- **Directions**
1. According to the article on enterprise digital asset custody below, which three wallet types do teams evaluating stablecoins choose between?
2. Continue the article on enterprise digital asset custody below, picking up right after its final sentence.

### Given text

MPC is powerful, but it still needs thoughtful implementation. Different MPC providers may vary significantly in how they handle recovery, policy enforcement, user permissions, integrations, audit evidence, and operational controls. For enterprises, MPC is most compelling when its cryptographic security is paired with practical controls for managing digital assets day to day.
Where Curvegrid Fits
Curvegrid helps enterprises design and operate digital asset infrastructure that maps to real business workflows.
For teams evaluating stablecoins, the challenge, besides choosing between single-key, multisig, and MPC wallets, is designing the governance layer around digital asset operations.
That includes:
role-based permissions,
transaction approval policies,
spending limits,
entity-specific controls,
audit-ready logs,
recovery procedures,
and integration with blockchain applications and enterprise systems.
Curvegrid’s MultiBaas developer platform helps engineering teams integrate blockchain workflows through APIs and enterprise tooling, reducing the need to build core infrastructure from scratch. For organizations using multisig, MultiBaas can help integrate Safe multisig workflows into applications and operational processes.
Curvegrid is building next-generation infrastructure for enterprises to manage and operate digital assets with MPC-based custody, role-based controls, multi-entity treasury workflows, and audit-ready approvals.
We help organizations safely hold, move, govern, and deploy digital assets with the same rigor applied to treasury, compliance, and financial controls.
Conclusion
Stablecoin adoption depends on more than asset availability or regulatory clarity. Companies also need infrastructure that can support safe, controlled, and auditable operations. Single-key wallets may be useful for experimentation, and multisig can provide shared control, but MPC offers a strong foundation for enterprises that need distributed signing authority, broad chain compatibility, and flexible policy controls.

######
### Study material

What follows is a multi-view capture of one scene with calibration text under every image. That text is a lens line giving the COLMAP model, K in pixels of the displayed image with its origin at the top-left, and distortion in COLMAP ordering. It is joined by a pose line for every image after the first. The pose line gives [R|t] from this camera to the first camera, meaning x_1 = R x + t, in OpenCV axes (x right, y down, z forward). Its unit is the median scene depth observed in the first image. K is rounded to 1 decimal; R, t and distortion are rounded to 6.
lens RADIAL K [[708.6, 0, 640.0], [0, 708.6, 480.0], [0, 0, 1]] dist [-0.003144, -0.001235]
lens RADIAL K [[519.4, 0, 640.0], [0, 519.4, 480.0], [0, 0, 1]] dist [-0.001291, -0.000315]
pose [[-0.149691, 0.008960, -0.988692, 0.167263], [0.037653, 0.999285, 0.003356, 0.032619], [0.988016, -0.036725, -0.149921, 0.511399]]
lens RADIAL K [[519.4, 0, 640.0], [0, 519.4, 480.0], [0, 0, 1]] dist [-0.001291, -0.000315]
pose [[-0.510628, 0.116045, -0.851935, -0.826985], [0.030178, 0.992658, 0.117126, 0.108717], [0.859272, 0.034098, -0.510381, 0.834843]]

######

- **Numbered responses**
1. Single-key, multisig, and MPC wallets.

2.
More importantly, wallet infrastructure should help companies hold and manage digital assets as part of a broader treasury and operations strategy.
If your team is evaluating stablecoins, MPC, multisig, custodial, or non-custodial wallet infrastructure, Curvegrid can help map the right architecture to your approval flows, treasury controls, audit requirements, asset deployment strategy, and integration needs.
Book a consultation to explore the right wallet operating model for your organization.
FAQ
What is an MPC wallet?
An MPC (Multi-Party Computation) wallet is a wallet where the private key is never created or stored in one place. Instead, it is split into encrypted shares held by different parties, and transactions are signed collaboratively using a cryptographic protocol. This approach reduces the risk of key exposure while maintaining a standard, single-signature experience on-chain, making it well-suited for enterprise custody and control.
What is a multi-signature wallet?
A multi-signature (multisig) wallet requires cryptographic signatures (approvals) from multiple parties before a transaction can be executed. Instead of relying on a single private key, control is distributed across several keyholders (for example, 2-of-3 or 3-of-5). This reduces the risk of a single point of failure and enables shared governance, making multisig a common choice for treasury management and protocol administration.